Trump Accuses Pope, Ohio Primary, Romanian Government Falls, May 5
🇳🇱 Dutch quantum processor company QuantWare raised a $178M Series B from Intel and In-Q-Tel to build KiloFab, a dedicated quantum manufacturing facility. (Tech.
🇨🇳 China targets 70%+ of silicon wafers used by its chipmakers to be made domestically by 2026; chipmakers see an unspoken mandate to use local 12-inch wafers. (Nikkei Asia)
These two moves, a private Dutch factory and a state-directed Chinese supply chain, are building parallel hardware worlds.
🇺🇸 Ohio heads to polls today as Trump-endorsed Vivek Ramaswamy hopes to lock in the Republican gubernatorial nomination against car designer Casey Putsch. (The Guardian)
🇷🇴 Romania’s government collapsed after losing a no-confidence vote, putting access to EU funds at risk; it could take weeks to assemble a stable majority. (The Guardian)
🇮🇷 US, Iran, and UAE traded claims over an attack in the Strait of Hormuz; Defense Secretary Hegseth said the ceasefire is not over but called Iran’s actions international extortion. (The Guardian, Al Jazeera)
Quiet.
Let's start with the factory. Not a building, but a signal. QuantWare took $178 million from Intel and the CIA's venture arm to build what they call KiloFab, a dedicated quantum manufacturing facility in the Netherlands. The name matters: kilo means a thousand. A thousand quantum chips, not a thousand dollars. Meanwhile, China quietly told its chipmakers that by year's end, more than 70% of the silicon wafers they slice must come from domestic soil. Not a law. An unspoken mandate. Two industrial strategies, one Dutch and one Chinese, building the future in parallel and never touching.
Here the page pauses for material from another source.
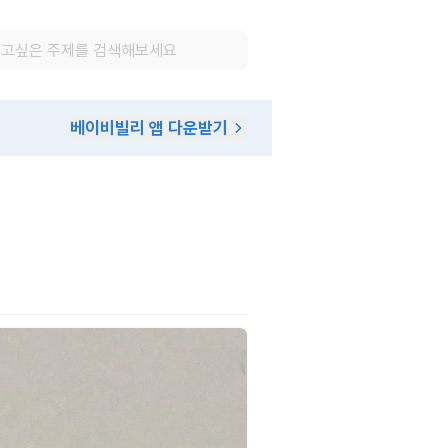
베이비빌리 앱 다운받기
Ohio votes today. Trump's man, Ramaswamy, expects to lock in the nomination. His challenger is Casey Putsch, a car designer and YouTube provocateur who might peel off enough weird-vote to make the result look less than clean. It won't matter. The machine works as long as it swallows everything.
Shift tone.
Romania collapsed. Not dramatically, just a no-confidence vote, but the fine print is that Bucharest now risks freezing its access to EU reconstruction funds. This is how the European project dies between headlines: not in a speech, but in a committee room where nobody was watching. It could take weeks to assemble a majority. Weeks is forever when the war next door is inflating everything.
There's a bridge here nobody else is crossing. The Romanian government fell over domestic corruption scandals, but the immediate consequence is that the EU's eastern flank just lost a functional partner in managing the energy and refugee flows from the Iran war. The Strait of Hormuz is currently a three-way blame game. Iran says the US torpedoed a tanker. The UAE says Iran did it. Hegseth says the ceasefire holds, but the ships are still being boarded, and the insurance premiums on crude tankers just spiked to numbers that will show up at American pumps by next week. Romania's chaos makes the overland energy routes from the Black Sea less reliable, which means every barrel that can't cross the Strait hits a bottleneck that now includes Romanian paperwork.
The human layer lives in the ports and the prime ministers. Macron pitched for Armenia's pro-Europe PM Pashinyan, who faces pro-Russia parties in a vote next month. HSBC took a $1.3 billion hit to profits, with $400 million from private credit fraud and $300 million set aside for Iran war effects. A London bank paying for a war it didn't start. Not a donation, a subtraction.
Bottom is heaviest: Trump attacked the Pope. Fresh verbal assault. He accused Leo XIV of endangering a lot of Catholics because the pontiff thinks it's fine to negotiate with Iran. The US president is now at war with the leader of 1.4 billion people, just days before his own secretary of state visits the Vatican. There's no de-escalation path that includes this detour.
Intervention.
The best news and the worst news share a roof. A Dutch quantum factory and a papal insult both belong to the same week. What connects them is that the world is building two futures at once: one runs on chips that compute impossibly fast, the other runs on rage that doesn't compute at all. Both are real. Both are being funded. One will be finished first.
Resonance lands on the men on ships. The released flotilla activists describe torture in Israeli prisons. The Moscow airports shut down for Victory Day. The DRC protests in support of US sanctions against their former president. Every border in the news today is a hinge that could swing either way.
Closing on the variable from paragraph one. The Dutch factory will take two years to build. The Chinese wafers must hit 70% by December. The Ohio polls close tonight. The Romanian parliament needs weeks. The Strait of Hormuz took four hours to turn into a war of words. The Pope said peace. The president said danger. The quantum chip doesn't care.